NF-κB has been shown to be important in regulating the expression of a number of genes involved in cell survival, inflammatory processes and neuronal degeneration (24). Dysregulation of the NF-κB signaling pathway may result in chronic neuroinflammation and neuronal death, thus the NF-κB signaling pathway is important in the regulation of neuronal function (25,26). A recent study by Wu et al(27) demonstrated that the inhibitory effect of ketamine on the LPS-induced inflammatory response may be mediated by the suppression of NF-κB activation. In addition, Yu et al(28) revealed that ketamine is able to inhibit pulmonary NF-κB activity during endotoxemia in rats. The results of the present study were consistent with previous findings demonstrating that LPS significantly activates the expression of NF-κB, while ketamine is capable of inhibiting the LPS-induced activation of NF-κB.
In the present study, the upregulation of NF-κB was observed in LPS-treated N2a cells. It has been reported that NF-κB activation upregulates the production of iNOS, which leads to the upregulation of nitric oxide production during the inflammatory response (29). NF-κB-dependent activation of iNOS promotes the inflammatory response (30). Therefore, we hypothesized that NF-κB and iNOS are important in mediating the inhibitory effect of ketamine on the inflammatory response in the central nervous system.
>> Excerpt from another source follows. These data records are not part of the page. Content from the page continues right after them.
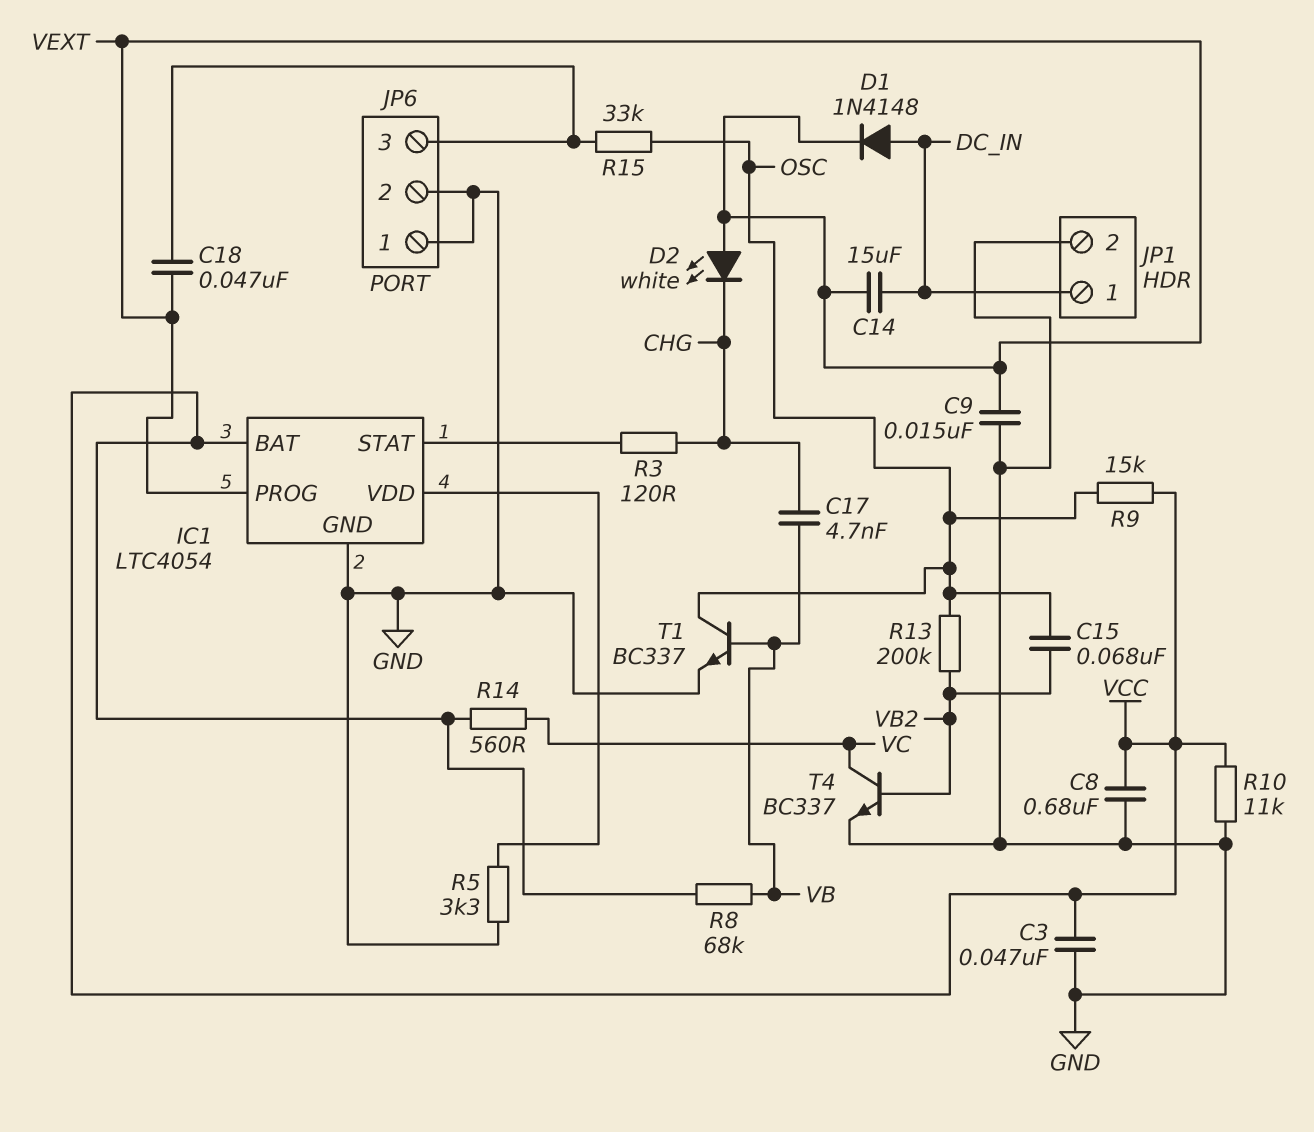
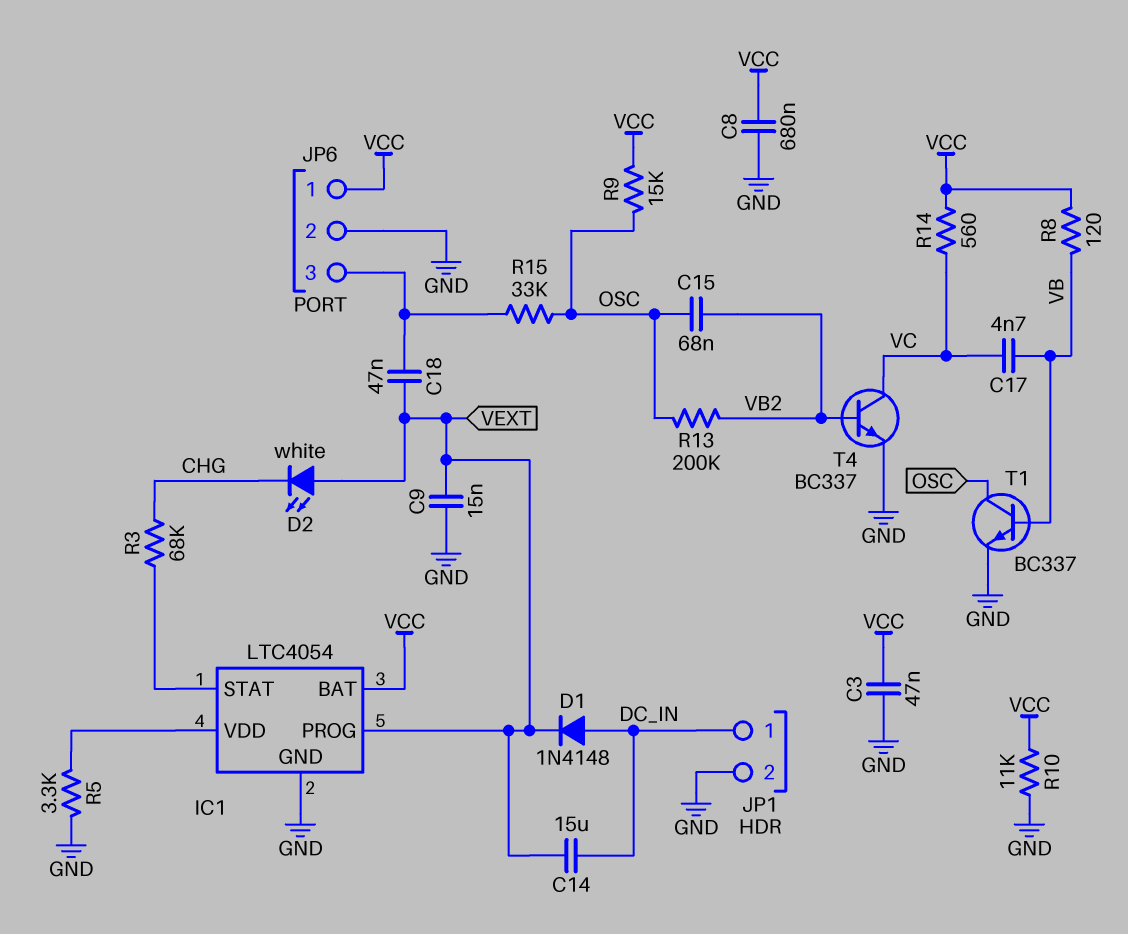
C17: 4.7nF (CHG, VB) -> 4.7nF (VB, VC)
JP6 pin 1: GND -> VCC
R3: 120 (CHG, IC1/STAT) -> 68k (CHG, IC1/STAT)
R8: 68k (VB, VCC) -> 120 (VB, VCC)

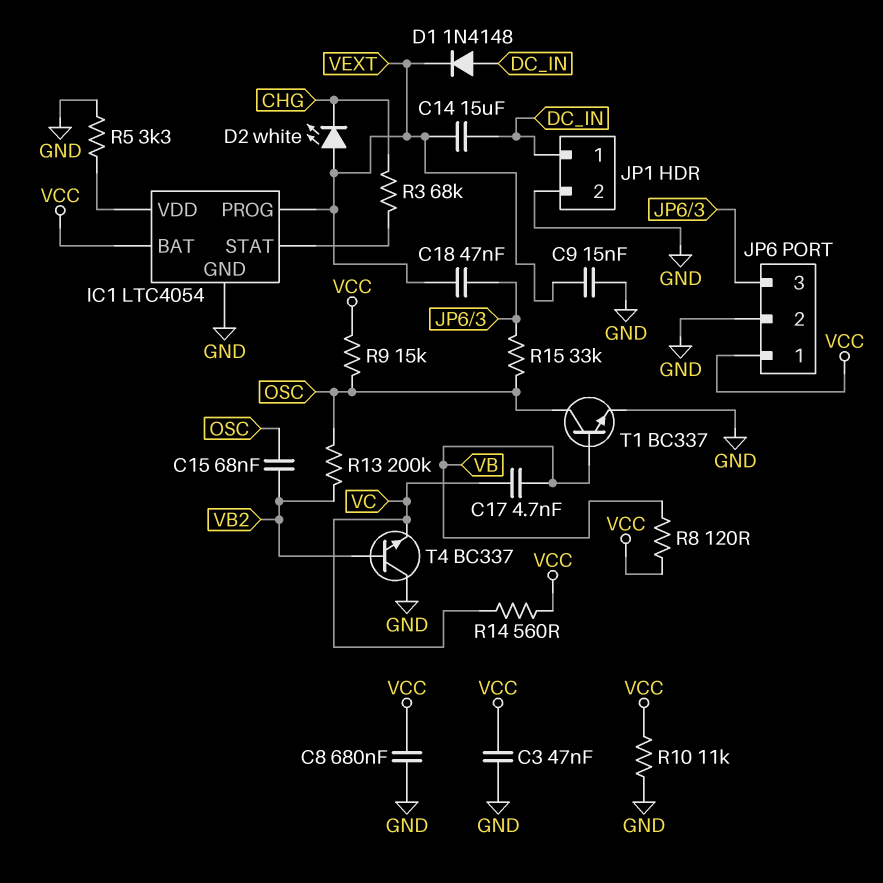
T4: NPN BC337 (B VB2, C VC, E GND) -> NPN BC337 (B VB2, C GND, E VC)

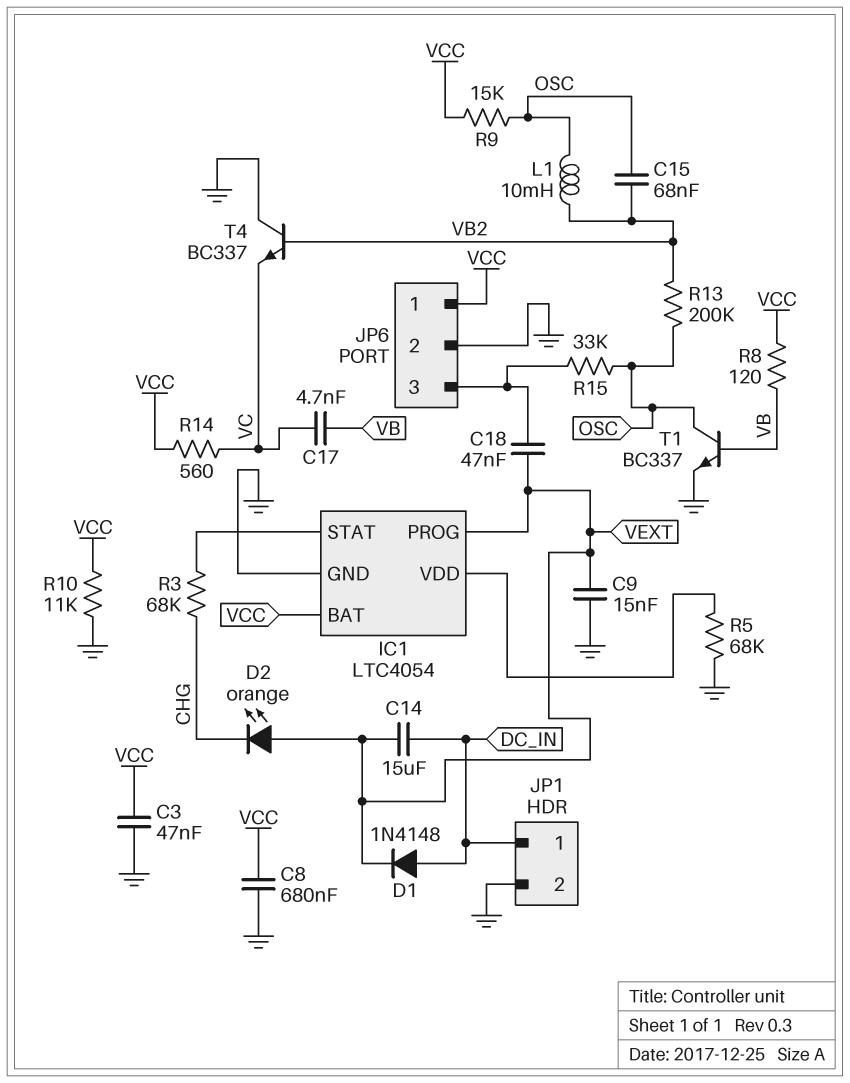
D2: LED white (A VEXT, K CHG) -> LED orange (A VEXT, K CHG)
L1: none -> 10mH (OSC, VB2)
R5: 3.3k (GND, IC1/VDD) -> 68k (GND, IC1/VDD)

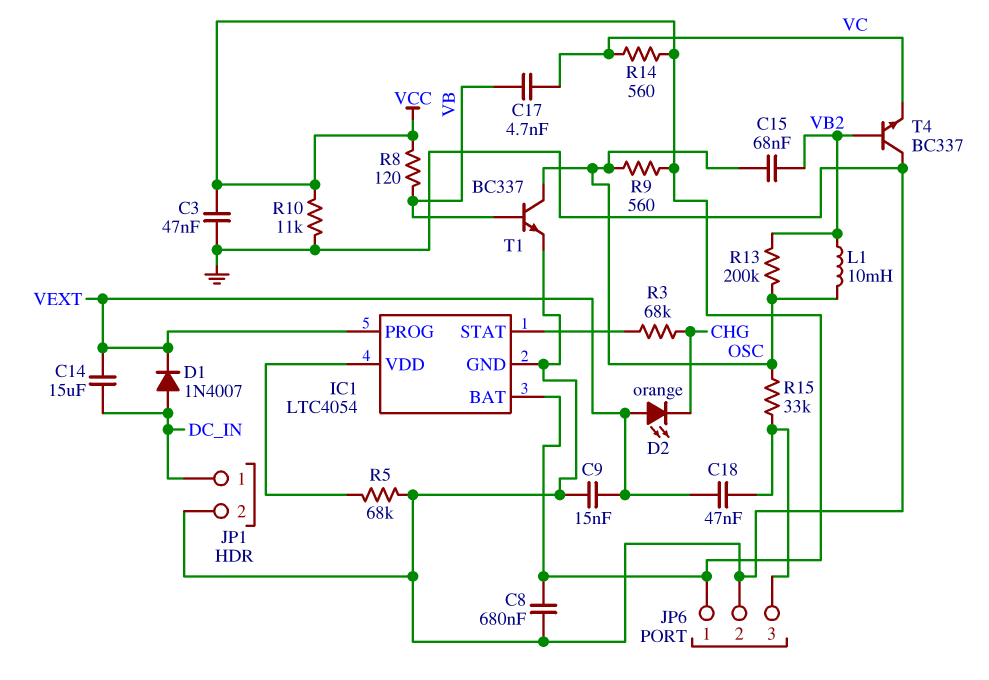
D1: diode 1N4148 (A DC_IN, K VEXT) -> diode 1N4007 (A DC_IN, K VEXT)
R9: 15k (OSC, VCC) -> 560 (OSC, VCC)

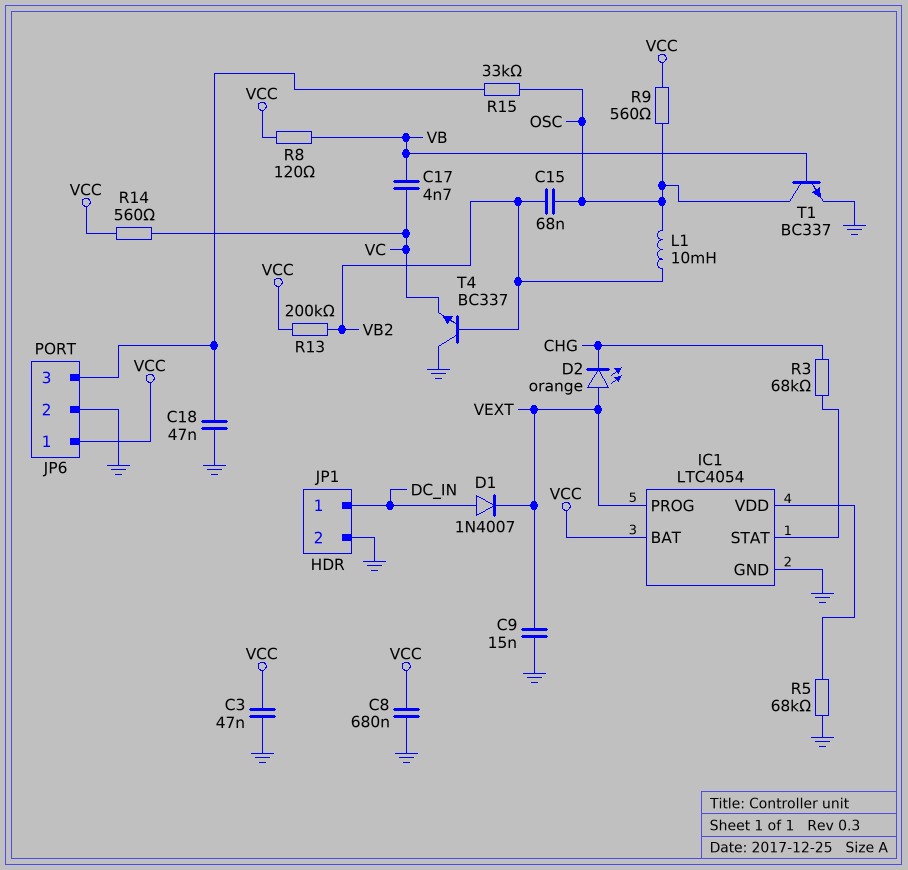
C14: 15uF (DC_IN, VEXT) -> none
C18: 47nF (JP6/3, VEXT) -> 47nF (GND, JP6/3)
R10: 11k (GND, VCC) -> none
R13: 200k (OSC, VB2) -> 200k (VB2, VCC)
Our results demonstrated that ketamine was capable of inhibiting the LPS-induced activation of iNOS, which confirmed our hypothesis.
Several studies have reported that the pathogenesis of numerous types of neurodegenerative diseases, including Alzheimer’s disease, Parkinson’s disease and multiple sclerosis, are likely to be associated with increased levels of pro-inflammatory cytokines in the central nervous system (3–5). Notably, as a widely used anesthetic agent, ketamine has attracted increasing attention for the treatment of refractory depression. To the best of our knowledge, no other study has reported the therapeutic effects of ketamine in other inflammation-associated neurological and/or psychiatric diseases to date. Large-scale studies are required to fully elucidate the therapeutic effects of ketamine, thereby expanding its clinical application.
In conclusion, ketamine is capable of exerting an inhibitory effect on the LPS-induced inflammatory response in cultured N2a cells, and its mechanism is likely to be associated with the inhibition of NF-κB and iNOS.